Lorsque François Dubet nous dit que l’acteur de l’action sociale, la personne qui en bénéficie, doit devenir un « intellectuel », comme un acteur capable de maitriser consciemment son rapport au monde. Je crains que malheureusement, cette dernière phase du capitalisme qu’est l’abstraction de l’argent ne soit un phénomène qui ne fasse qu’amplifier la désocialisation de ces jeunes en leur faisant perdre une valeur qu’ils n’ont même plus l’occasion de sentir aujourd’hui, ne serait-ce que par le toucher de pièces de monnaie ou de billets… La majorité de la richesse de notre société n’est plus dans les tiroirs-caisses mais sur des papiers.

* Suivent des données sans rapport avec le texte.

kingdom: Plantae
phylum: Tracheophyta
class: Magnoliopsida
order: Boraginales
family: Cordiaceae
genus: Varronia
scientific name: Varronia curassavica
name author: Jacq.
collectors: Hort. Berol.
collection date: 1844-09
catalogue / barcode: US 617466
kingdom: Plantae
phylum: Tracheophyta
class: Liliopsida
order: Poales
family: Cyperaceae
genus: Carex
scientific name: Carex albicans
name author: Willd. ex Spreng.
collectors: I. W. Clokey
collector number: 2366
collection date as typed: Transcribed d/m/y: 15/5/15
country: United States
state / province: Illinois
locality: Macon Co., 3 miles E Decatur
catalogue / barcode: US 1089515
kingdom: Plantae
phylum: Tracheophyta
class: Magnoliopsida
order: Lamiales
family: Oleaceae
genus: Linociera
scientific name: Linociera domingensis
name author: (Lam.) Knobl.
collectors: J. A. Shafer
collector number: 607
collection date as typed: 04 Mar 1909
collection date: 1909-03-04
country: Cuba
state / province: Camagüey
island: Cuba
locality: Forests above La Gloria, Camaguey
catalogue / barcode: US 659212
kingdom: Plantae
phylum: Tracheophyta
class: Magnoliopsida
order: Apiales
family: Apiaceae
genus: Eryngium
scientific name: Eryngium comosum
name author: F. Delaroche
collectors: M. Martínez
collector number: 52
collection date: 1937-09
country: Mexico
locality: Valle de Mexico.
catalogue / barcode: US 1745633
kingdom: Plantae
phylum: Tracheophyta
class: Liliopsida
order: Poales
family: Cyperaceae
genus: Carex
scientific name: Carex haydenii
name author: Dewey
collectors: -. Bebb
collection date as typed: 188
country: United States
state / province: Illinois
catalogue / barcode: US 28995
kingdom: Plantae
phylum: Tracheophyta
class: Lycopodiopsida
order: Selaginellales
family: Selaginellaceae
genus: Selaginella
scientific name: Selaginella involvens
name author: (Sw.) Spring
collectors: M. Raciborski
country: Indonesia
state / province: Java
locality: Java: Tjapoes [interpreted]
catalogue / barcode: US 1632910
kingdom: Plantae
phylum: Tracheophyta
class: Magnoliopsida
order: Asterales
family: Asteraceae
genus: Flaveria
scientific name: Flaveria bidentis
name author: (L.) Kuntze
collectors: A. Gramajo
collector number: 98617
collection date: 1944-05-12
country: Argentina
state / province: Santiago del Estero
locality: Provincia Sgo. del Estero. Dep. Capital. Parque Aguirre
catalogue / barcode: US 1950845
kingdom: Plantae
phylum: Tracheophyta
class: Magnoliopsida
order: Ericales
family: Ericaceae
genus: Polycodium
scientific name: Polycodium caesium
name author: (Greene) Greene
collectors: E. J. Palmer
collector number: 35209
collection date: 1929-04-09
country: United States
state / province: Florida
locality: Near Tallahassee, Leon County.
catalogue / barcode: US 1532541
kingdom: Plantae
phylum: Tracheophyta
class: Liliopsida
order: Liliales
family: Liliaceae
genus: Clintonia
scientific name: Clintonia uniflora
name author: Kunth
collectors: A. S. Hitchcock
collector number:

Aussi, quand j’entends, et c’est mon dernier propos, que les gens entre eux pour les vœux de la nouvelle année se souhaitent une bonne santé (poncif, et surtout la santé !) et de recevoir plein d’argent… je ne peux m’empêcher de fulminer et de me dire que cette perversion a gagné du terrain sur le vivre-ensemble, que le statut a pris le pas sur l’amour, et que ce n’est plus le collectif qui compte, mais l’individu et qu’au final, l’argent devient un vecteur de stigmatisation des collectifs ; de ceux qui en ont et de ceux qui n’en ont pas. Finalement, on n’est plus si loin que ça de la misanthropie du Sieur Timon…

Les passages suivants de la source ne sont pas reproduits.